Henry Richard Greville, 3rd Earl of Warwick, 3rd Earl Brooke, KT (29 March 1779 – 10 August 1853), styled Lord Brooke from 1786 to 1816, was a British Tory politician.
Life
Warwick was the son of George Greville, 2nd Earl of Warwick, by his second wife Henrietta (née Vernon), and was educated at Winchester. Henry undertook an extensive Grand Tour between June 1801 and August 1803, his travels taking him to Copenhagen, Saint Petersburg, Moscow, Berlin, Prague, Vienna, Switzerland and throughout Italy.[1] In March 1803 he joined Sir William Drummond and George Hamilton-Gordon, 4th Earl of Aberdeen, on Captain Sir John Gore's ship HMS Medusa to bring Drummond to Constantinople. Henry undertook another tour to Italy during the late 1820s, where he purchased a set of Pietra Dure tables from the Grimanni Palace in Venice, a set which were sold by Merlin Entertainments at Sotheby's in 2015.[2]

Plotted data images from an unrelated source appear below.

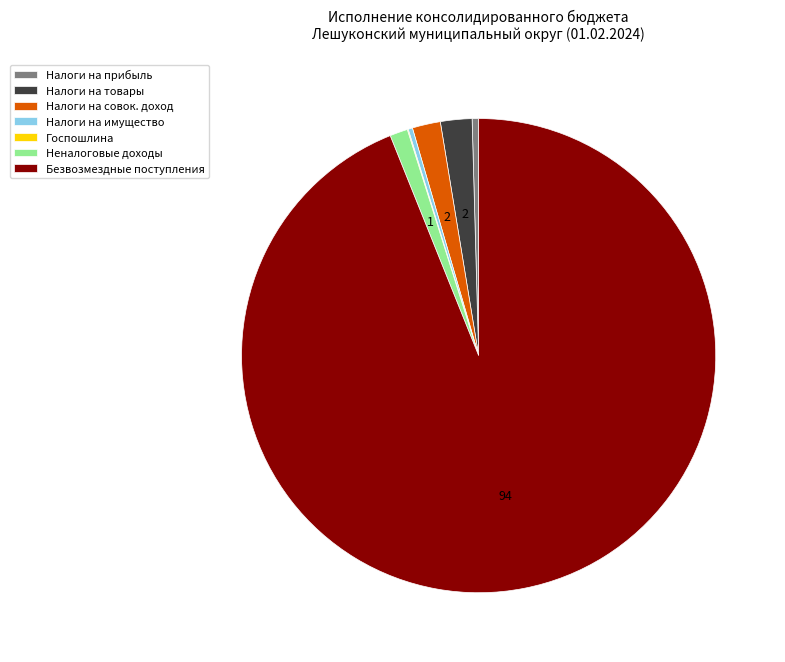

Which slice is the largest?

Безвозмездные поступления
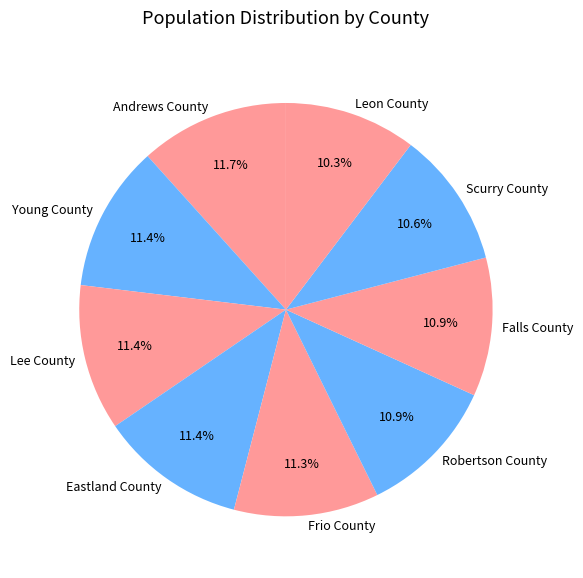

How many segments does this pie chart have?

9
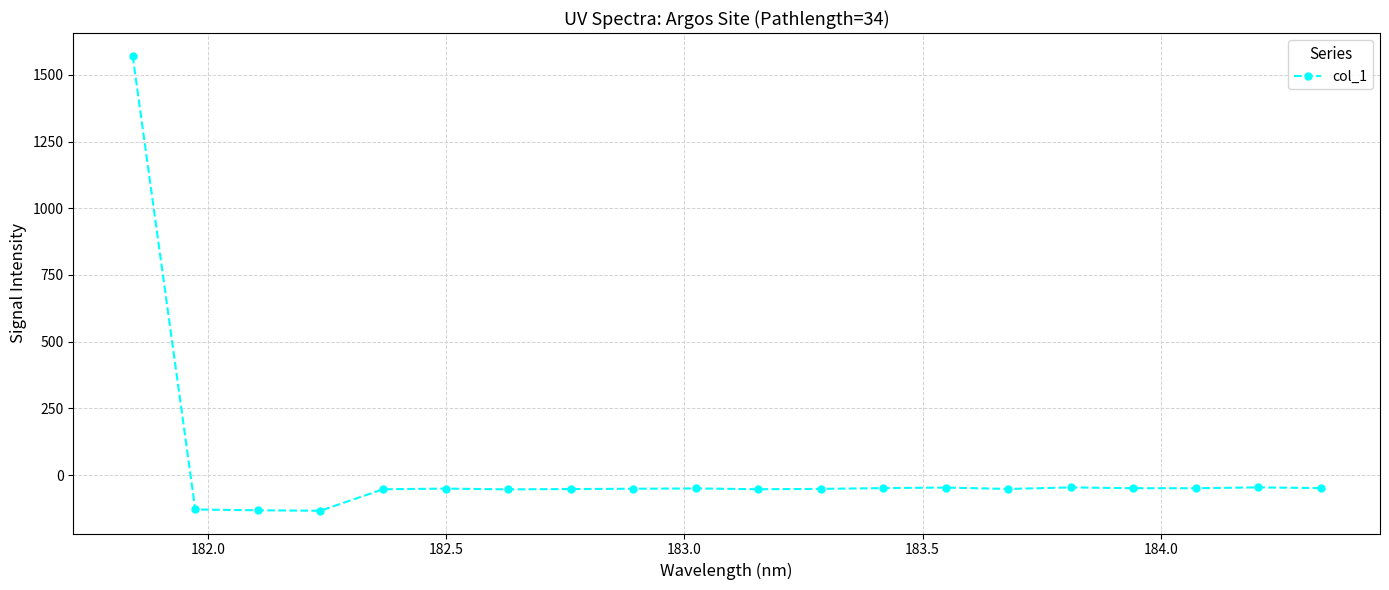

What is the value of the 8th point from the left?

-52.6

He was also an amateur artist. His print Landscape with Old Trees by Water—one of the first lithographs made in Britain—was published in the portfolio Specimens of Polyautography in 1803.[3]
Lord Warwick married Lady Sarah Elizabeth, daughter of John Savile, 2nd Earl of Mexborough, and widow of John Monson, 3rd Baron Monson, in 1816. She died in January 1851, aged 64. Warwick survived her by two years and died in August 1853, aged 74. He was succeeded in the earldom by his son George.